* Required work *
Every entry below is to be copied word for word, with its pictures removed.
.....
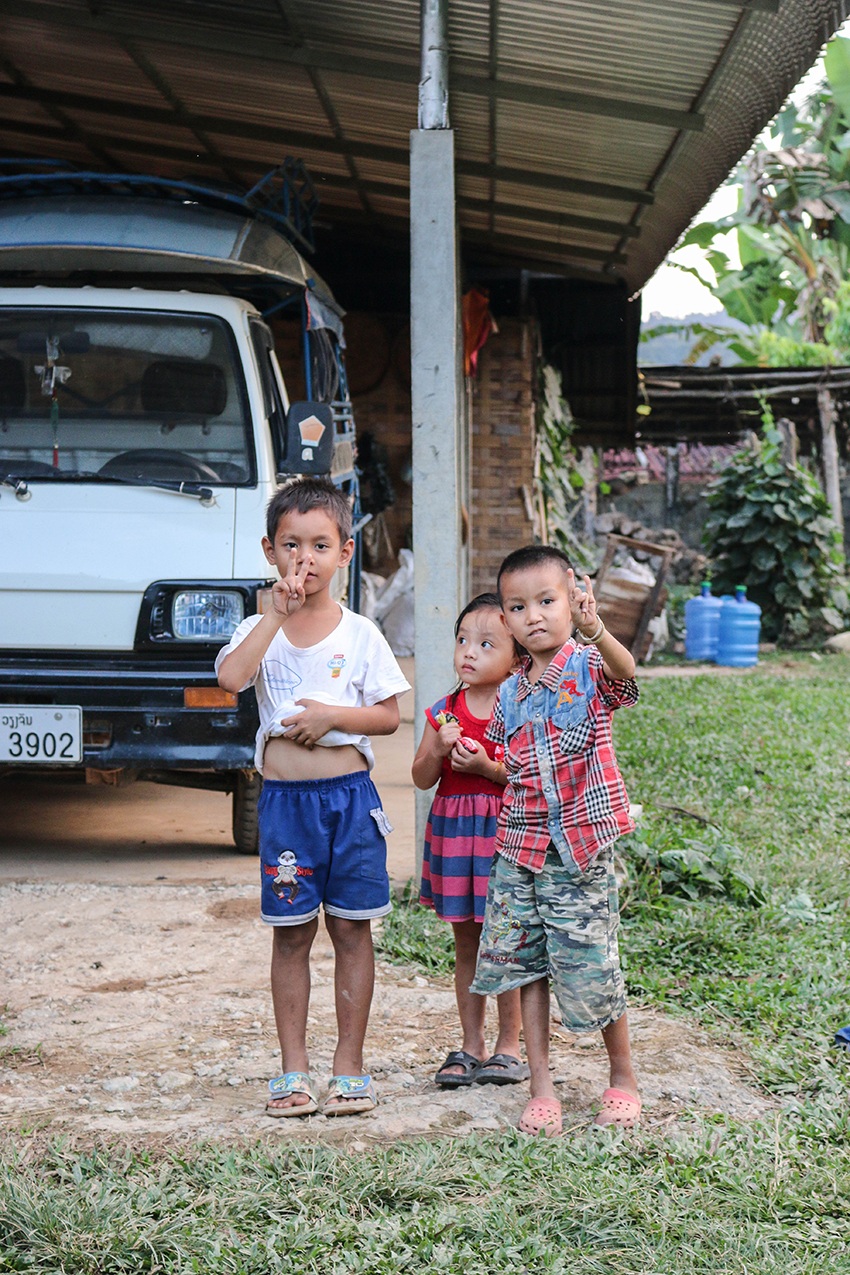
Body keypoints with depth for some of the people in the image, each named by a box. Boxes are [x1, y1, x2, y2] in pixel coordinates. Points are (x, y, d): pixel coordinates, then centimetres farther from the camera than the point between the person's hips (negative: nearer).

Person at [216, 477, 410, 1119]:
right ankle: (293, 1067, 15)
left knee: (351, 929, 5)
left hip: (348, 795, 0)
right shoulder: (260, 630, 3)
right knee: (291, 934, 6)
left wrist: (330, 715, -14)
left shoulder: (360, 634, 2)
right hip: (284, 797, 0)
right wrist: (277, 616, -18)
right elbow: (230, 678, -18)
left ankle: (350, 1064, 14)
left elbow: (389, 715, 1)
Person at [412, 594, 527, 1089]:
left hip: (502, 828, -5)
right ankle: (471, 1046, 19)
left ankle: (509, 1045, 13)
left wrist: (486, 765, -20)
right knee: (466, 945, 11)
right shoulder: (446, 710, 7)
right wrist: (439, 749, -11)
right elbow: (422, 778, 7)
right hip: (453, 828, 5)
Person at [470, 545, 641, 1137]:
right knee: (525, 963, 5)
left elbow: (625, 670, -34)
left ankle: (624, 1076, 22)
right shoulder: (510, 693, 10)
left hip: (582, 847, -5)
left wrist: (596, 631, -52)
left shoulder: (590, 667, -8)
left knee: (591, 965, 0)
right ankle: (542, 1086, 15)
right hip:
.....
* Reply to the exercise *
Body keypoints with depth for some of the people in the image, each named by a box. Boxes are [x1, y1, x2, y2] in pixel coordinates. Points are (x, y, d): pixel coordinates, then centimetres farther from the camera than the point between the person's hips (negative: nearer).

Person at [216, 477, 410, 1119]:
right ankle: (293, 1067, 15)
left knee: (351, 929, 5)
left hip: (348, 795, 0)
right shoulder: (260, 630, 3)
right knee: (291, 934, 6)
left wrist: (330, 715, -14)
left shoulder: (360, 634, 2)
right hip: (284, 797, 0)
right wrist: (277, 616, -18)
right elbow: (230, 678, -18)
left ankle: (350, 1064, 14)
left elbow: (389, 715, 1)
Person at [412, 594, 527, 1089]:
left hip: (502, 828, -5)
right ankle: (471, 1046, 19)
left ankle: (509, 1045, 13)
left wrist: (486, 765, -20)
right knee: (466, 945, 11)
right shoulder: (446, 710, 7)
right wrist: (439, 749, -11)
right elbow: (422, 778, 7)
right hip: (453, 828, 5)
Person at [470, 545, 641, 1137]:
right knee: (525, 963, 5)
left elbow: (625, 670, -34)
left ankle: (624, 1076, 22)
right shoulder: (510, 693, 10)
left hip: (582, 847, -5)
left wrist: (596, 631, -52)
left shoulder: (590, 667, -8)
left knee: (591, 965, 0)
right ankle: (542, 1086, 15)
right hip:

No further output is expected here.